My perspective on multi-band compressors is that I use them like a shelving EQ where I control each section’s aesthetics in a different way. You can then shape the tone of a sound or mix, or extract minute details. Ideal for finishing touches, multi-band compression can also be used to bring forward parts of your sounds in the most effective way.
Now, here are some situations where the effects of multi-band compression can be useful:
- Wimpy percussion: If your percussion needs presence, thickness and power, set your crossovers so you can control what’s happening between 200hz and 800, then up to 3khz. Beef up the first section with slow attack and high ratio and aim to add punch up there (refer to the notes above regarding how to do this).
- Pale pad: Again, say a weak pad needs presence, beefiness between 250 and 600 hz.

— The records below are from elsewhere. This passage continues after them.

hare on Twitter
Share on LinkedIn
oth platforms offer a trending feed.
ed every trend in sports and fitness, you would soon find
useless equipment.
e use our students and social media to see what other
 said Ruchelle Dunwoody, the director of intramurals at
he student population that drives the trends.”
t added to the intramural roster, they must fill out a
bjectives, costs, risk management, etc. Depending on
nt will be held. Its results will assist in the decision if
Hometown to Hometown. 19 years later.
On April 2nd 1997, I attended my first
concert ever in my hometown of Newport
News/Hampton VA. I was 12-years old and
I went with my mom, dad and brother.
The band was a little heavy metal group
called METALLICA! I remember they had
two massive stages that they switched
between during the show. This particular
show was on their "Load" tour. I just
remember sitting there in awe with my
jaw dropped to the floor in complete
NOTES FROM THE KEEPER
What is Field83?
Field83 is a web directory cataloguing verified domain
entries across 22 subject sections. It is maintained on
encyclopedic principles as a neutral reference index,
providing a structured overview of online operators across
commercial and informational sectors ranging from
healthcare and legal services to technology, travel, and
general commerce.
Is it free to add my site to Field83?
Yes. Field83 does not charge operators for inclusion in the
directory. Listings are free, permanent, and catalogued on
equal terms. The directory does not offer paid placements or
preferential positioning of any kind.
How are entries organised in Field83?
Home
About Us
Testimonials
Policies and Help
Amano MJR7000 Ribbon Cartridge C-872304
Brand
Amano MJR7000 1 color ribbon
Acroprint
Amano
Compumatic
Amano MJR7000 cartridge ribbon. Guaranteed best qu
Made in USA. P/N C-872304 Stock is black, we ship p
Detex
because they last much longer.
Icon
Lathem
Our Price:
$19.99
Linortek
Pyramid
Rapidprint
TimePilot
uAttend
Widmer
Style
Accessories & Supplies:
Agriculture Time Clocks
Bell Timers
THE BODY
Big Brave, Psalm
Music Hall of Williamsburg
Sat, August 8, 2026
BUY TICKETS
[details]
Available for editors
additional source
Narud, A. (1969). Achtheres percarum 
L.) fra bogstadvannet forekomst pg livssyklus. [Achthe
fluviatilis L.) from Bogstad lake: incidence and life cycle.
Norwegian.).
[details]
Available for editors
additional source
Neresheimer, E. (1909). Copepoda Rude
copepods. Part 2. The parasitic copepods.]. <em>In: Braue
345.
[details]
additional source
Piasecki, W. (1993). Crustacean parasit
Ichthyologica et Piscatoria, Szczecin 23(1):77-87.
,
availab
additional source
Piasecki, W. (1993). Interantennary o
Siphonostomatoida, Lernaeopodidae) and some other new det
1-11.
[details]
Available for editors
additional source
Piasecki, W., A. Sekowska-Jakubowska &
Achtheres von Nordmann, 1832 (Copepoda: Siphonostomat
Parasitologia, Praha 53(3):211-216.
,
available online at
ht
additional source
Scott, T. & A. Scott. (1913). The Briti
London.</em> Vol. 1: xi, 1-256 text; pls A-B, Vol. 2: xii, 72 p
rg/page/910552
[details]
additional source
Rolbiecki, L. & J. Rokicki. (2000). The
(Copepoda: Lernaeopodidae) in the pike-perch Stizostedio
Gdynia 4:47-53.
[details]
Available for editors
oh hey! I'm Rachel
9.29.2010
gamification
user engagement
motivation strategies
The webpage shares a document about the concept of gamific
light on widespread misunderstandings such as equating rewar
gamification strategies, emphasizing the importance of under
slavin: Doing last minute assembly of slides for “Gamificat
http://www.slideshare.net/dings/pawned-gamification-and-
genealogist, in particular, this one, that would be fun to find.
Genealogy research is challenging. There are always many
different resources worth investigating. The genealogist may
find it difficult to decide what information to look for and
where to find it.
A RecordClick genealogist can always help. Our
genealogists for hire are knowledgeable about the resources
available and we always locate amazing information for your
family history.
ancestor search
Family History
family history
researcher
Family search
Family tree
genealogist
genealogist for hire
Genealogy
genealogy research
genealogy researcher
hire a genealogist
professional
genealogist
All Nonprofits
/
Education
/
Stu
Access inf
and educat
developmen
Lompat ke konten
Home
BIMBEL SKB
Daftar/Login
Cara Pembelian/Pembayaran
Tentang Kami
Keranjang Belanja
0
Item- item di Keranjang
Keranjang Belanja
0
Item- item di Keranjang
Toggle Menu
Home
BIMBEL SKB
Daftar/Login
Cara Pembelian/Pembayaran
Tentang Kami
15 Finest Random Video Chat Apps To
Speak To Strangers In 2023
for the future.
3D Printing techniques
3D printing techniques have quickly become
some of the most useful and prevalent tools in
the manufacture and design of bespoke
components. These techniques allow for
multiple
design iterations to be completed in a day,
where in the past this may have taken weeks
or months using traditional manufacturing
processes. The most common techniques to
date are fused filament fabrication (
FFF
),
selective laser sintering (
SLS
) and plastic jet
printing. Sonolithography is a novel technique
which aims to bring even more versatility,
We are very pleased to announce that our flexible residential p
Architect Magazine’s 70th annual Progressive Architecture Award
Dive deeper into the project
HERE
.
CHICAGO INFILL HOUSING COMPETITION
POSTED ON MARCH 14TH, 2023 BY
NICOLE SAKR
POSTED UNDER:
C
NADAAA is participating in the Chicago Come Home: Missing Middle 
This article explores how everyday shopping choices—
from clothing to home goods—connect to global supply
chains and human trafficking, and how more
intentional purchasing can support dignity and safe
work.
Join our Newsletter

I’d also compress between 4 and 8khz to add some shimmering, which is like adding thickness. You could even lower your section to hit all the way down to 90hz to get some analog feel.
- Crazy swirl: Sometimes transitional effects are great but can be not appropriate for your song. I like to control the highs over 7khz in a way were they don’t hit aggressively but will have the mids over 1khz enter smoothly. This is a way to control the harshness and presence; often very useful to create wobble, rubbery movement.
- Dull mix: A dull mix usually needs brightness which can be created by stimulating the highs and mid highs. This can be a combination of adding thickness or stimulating the transients. I’d say try sharp sections around 4khz to 8, then another one until 11khz and even compress above that with a 3rd section to create what we call pixie dust.
- Stellar reverb: A multi band with a reverb is pack of fun for me! I like to beef up the mids above 300hz and also create thickness between 2khz to 6. You can then control the levels to decide on the tone of the space you’re creating for your song.
- Deep kick design: Compress a section under 50hz and then another until 120, plus a last one that goes all the way to 500hz. I can guarantee you that if you have the lower sub purring, then you can also add a bit of punch around the mids to have a super deep, but punchy kick.
When it comes to my favorite multi-band compressors, here are some of them:
General tool for mixing that makes pretty much the best all around assistant to deal with numerous problems. Transient shaper, exciters, gate, compressors and all of them are in multi-band mode. You can’t get better than that.
The Drawmer compressor is amazing for creating ambient so imagine if you can set it in multi band mode, then you get awe dropping moments.
Elegant, precise and transparent would be the best way to describe this one. Really useful for the finishing touch of your mixdown.